_주어진 지시_
아래 모든 항목의 줄을 '번호'와 '내용' 두 열로 된 마크다운 표로 정리해 주세요. 빈 줄은 빼고, 그림은 답에 넣지 마세요.

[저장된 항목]
++++++++
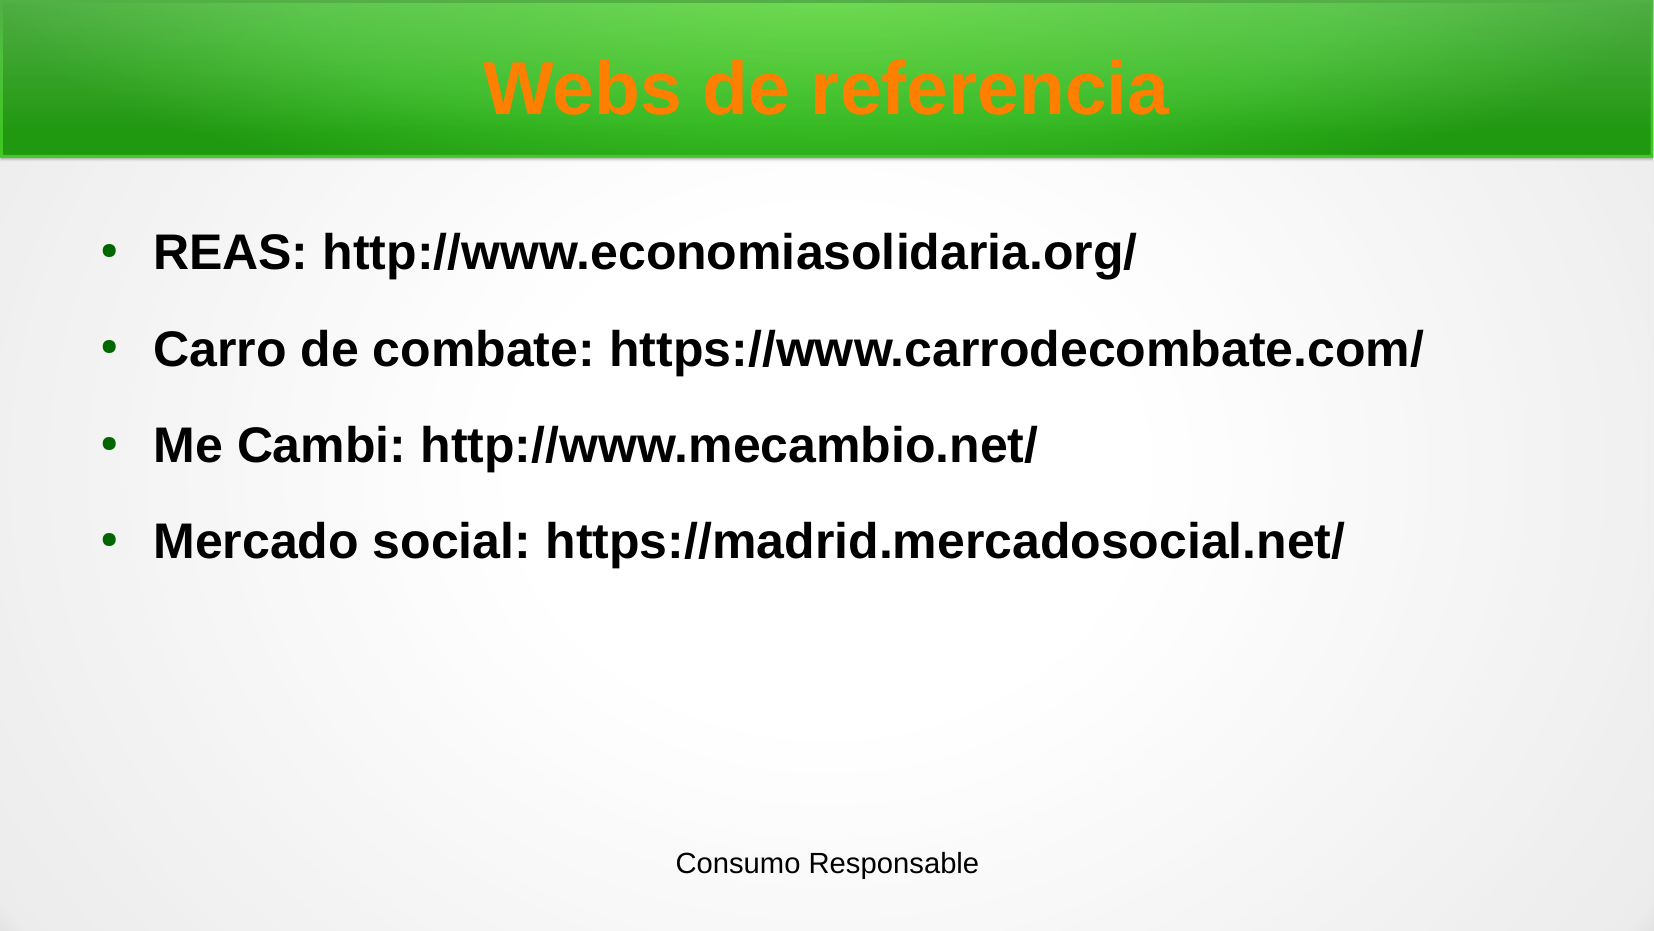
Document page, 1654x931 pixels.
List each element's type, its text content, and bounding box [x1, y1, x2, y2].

list REAS: http://www.economiasolidaria.org/ Carro de combate: https://www.carrodecombate.com/ Me Cambi: http://www.mecambio.net/ Mercado social: https://madrid.mercadosocial.net/ [82, 224, 1607, 815]
title Webs de referencia [82, 35, 1571, 142]
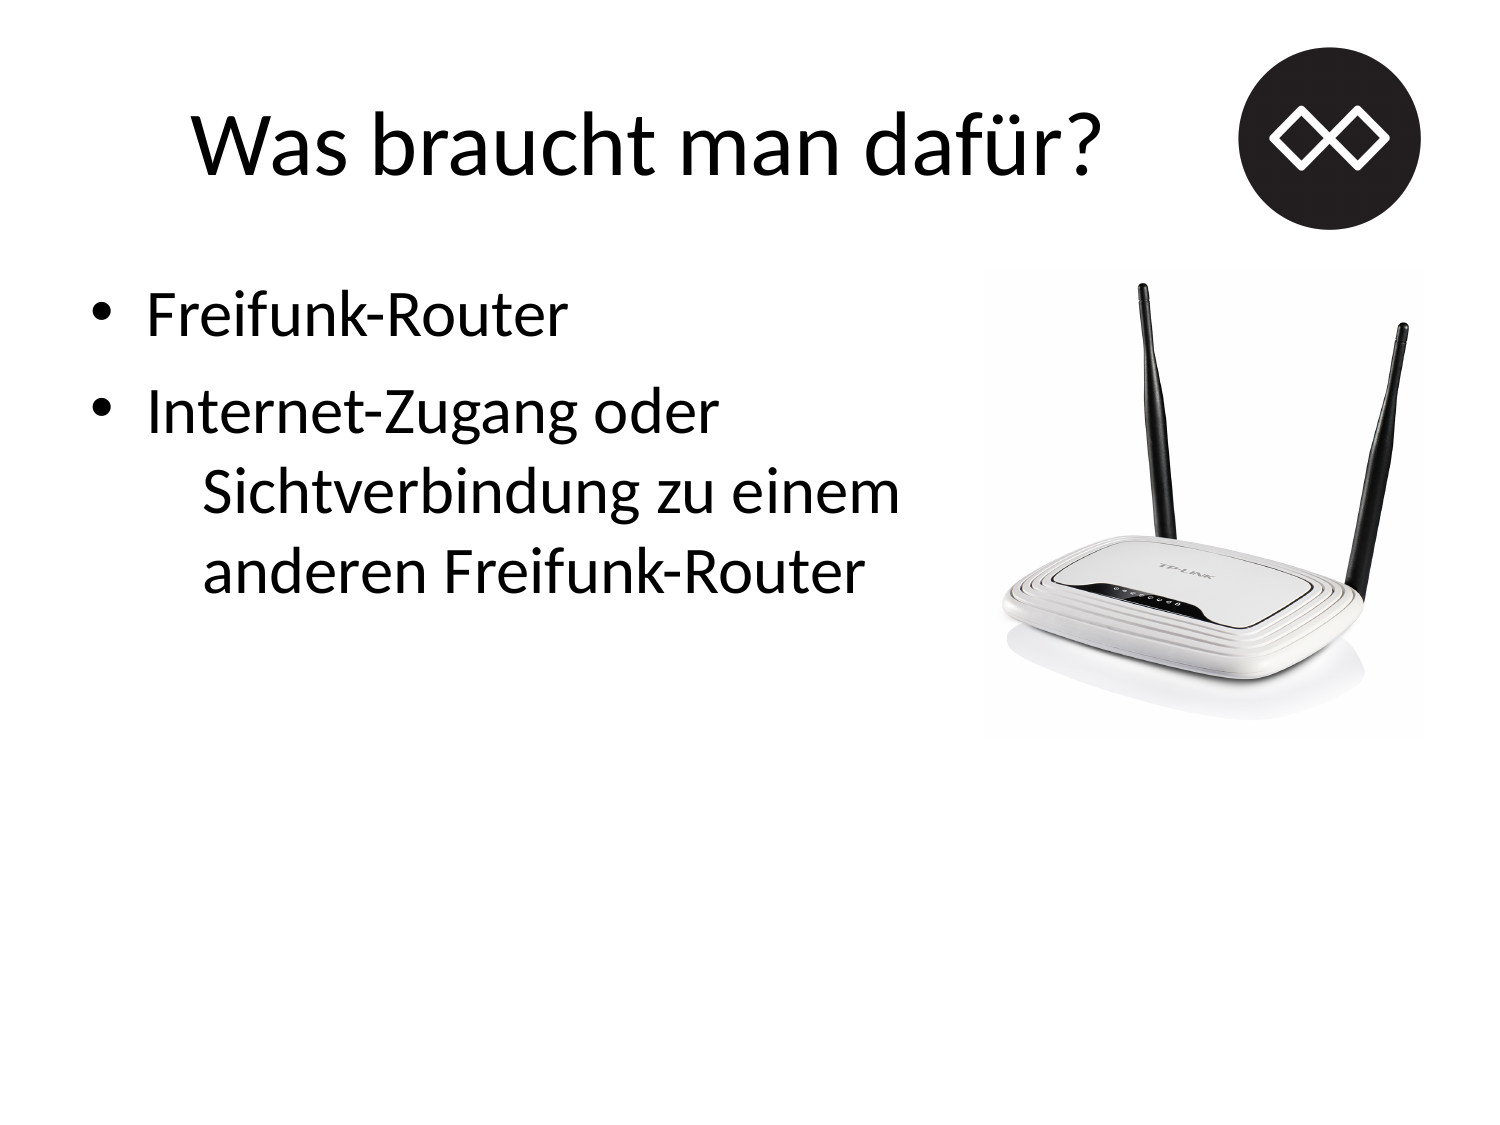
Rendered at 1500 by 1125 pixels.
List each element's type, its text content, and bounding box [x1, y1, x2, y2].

picture [984, 267, 1424, 740]
title Was braucht man dafür? [75, 45, 1223, 233]
list Freifunk-Router Internet-Zugang oder Sichtverbindung zu einem anderen Freifunk-Router [75, 262, 1426, 1005]
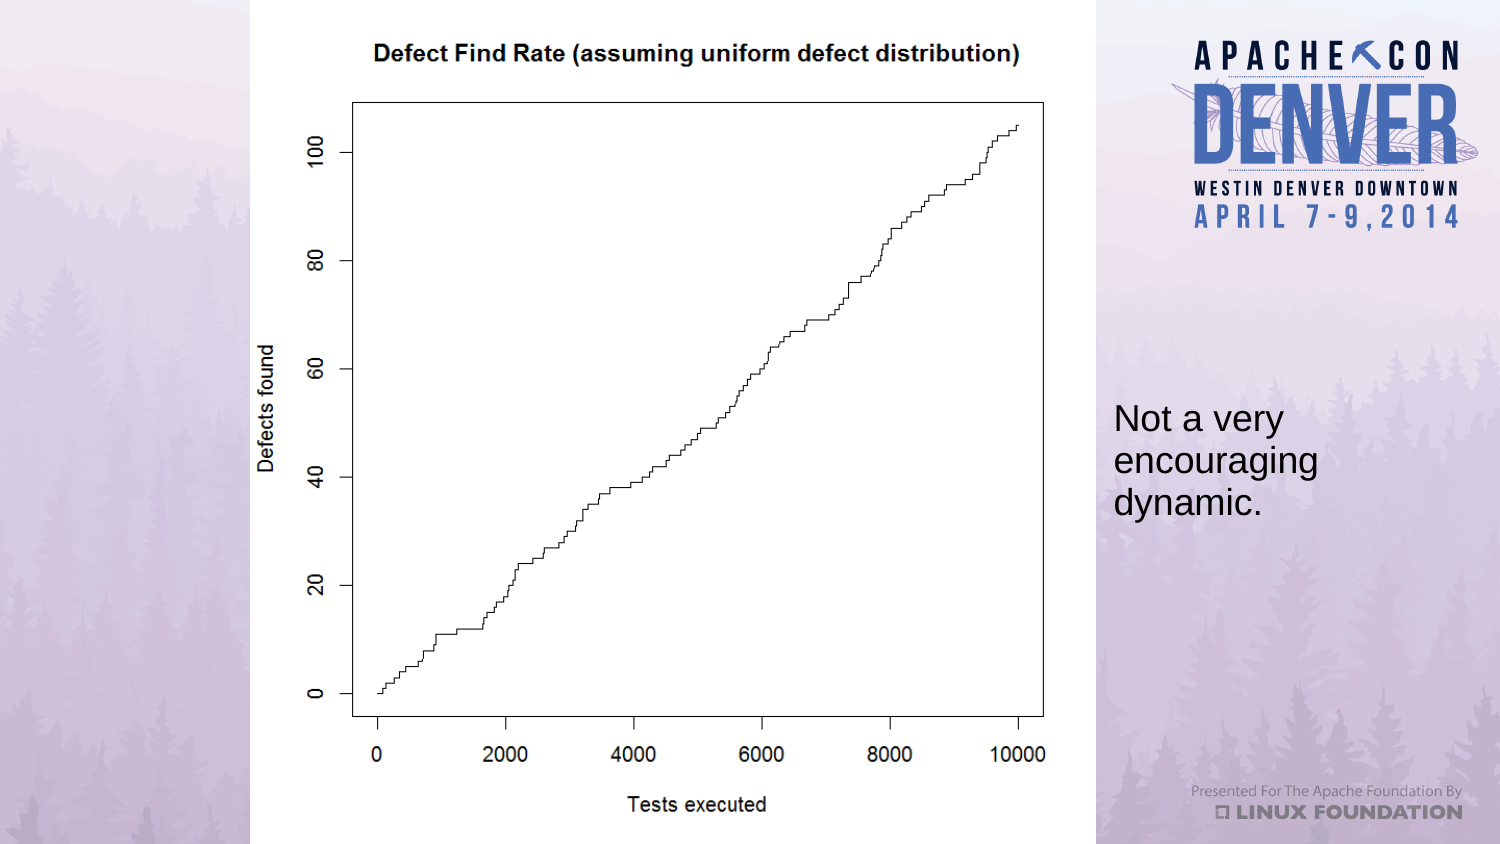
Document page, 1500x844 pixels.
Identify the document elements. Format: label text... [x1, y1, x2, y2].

text_box Not a very encouraging dynamic. [1098, 390, 1486, 571]
picture [0, 0, 1500, 844]
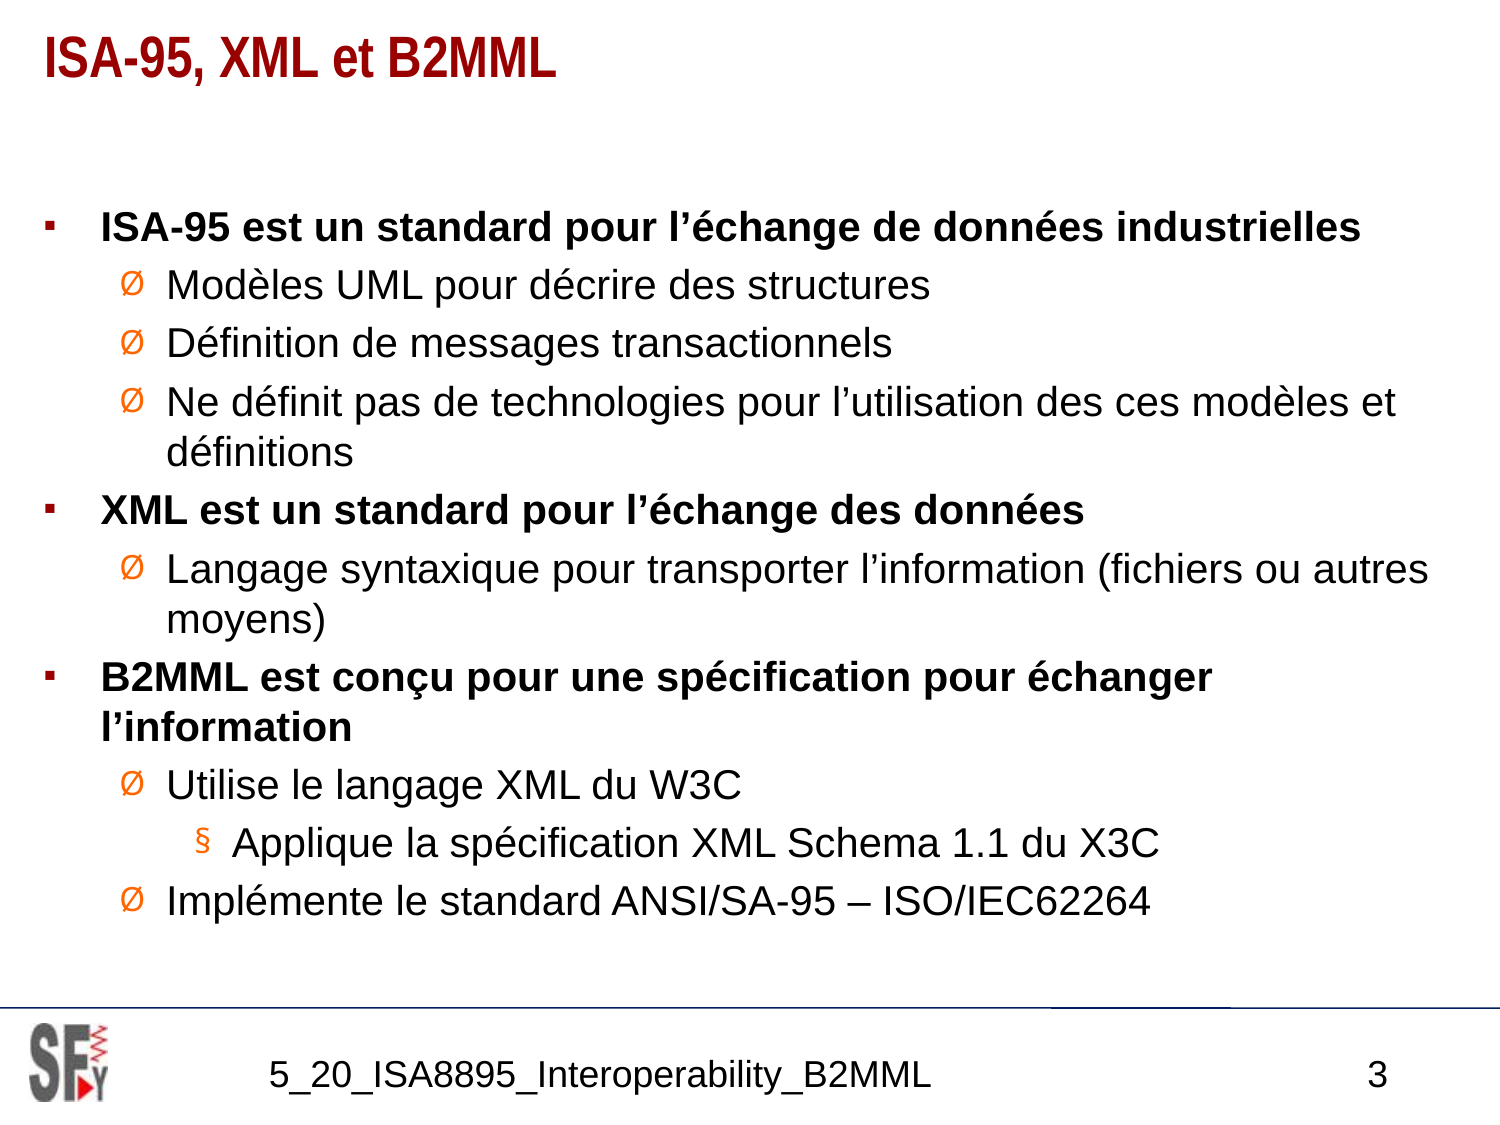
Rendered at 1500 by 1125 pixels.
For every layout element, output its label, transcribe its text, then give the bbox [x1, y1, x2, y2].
++++++++
_과제 풀이_
| 번호 | 내용 |
|---|---|
| 1 | Document page, 1654x931 pixels. |
| 2 | List each element's type, its text content, and bounding box [x1, y1, x2, y2]. |
| 3 | list REAS: http://www.economiasolidaria.org/ Carro de combate: https://www.carrodecombate.com/ Me Cambi: http://www.mecambio.net/ Mercado social: https://madrid.mercadosocial.net/ [82, 224, 1607, 815] |
| 4 | title Webs de referencia [82, 35, 1571, 142] |
| 5 | Rendered at 1500 by 1125 pixels. |
| 6 | List each element's type, its text content, and bounding box [x1, y1, x2, y2]. |
| 7 | picture [984, 267, 1424, 740] |
| 8 | title Was braucht man dafür? [75, 45, 1223, 233] |
| 9 | list Freifunk-Router Internet-Zugang oder Sichtverbindung zu einem anderen Freifunk-Router [75, 262, 1426, 1005] |
| 10 | Document page, 1500x844 pixels. |
| 11 | Identify the document elements. Format: label text... [x1, y1, x2, y2]. |
| 12 | text_box Not a very encouraging dynamic. [1098, 390, 1486, 571] |
| 13 | picture [0, 0, 1500, 844] |
| 14 | Rendered at 1500 by 1125 pixels. |
| 15 | For every layout element, output its label, transcribe its text, then give the bbox [x1, y1, x2, y2]. |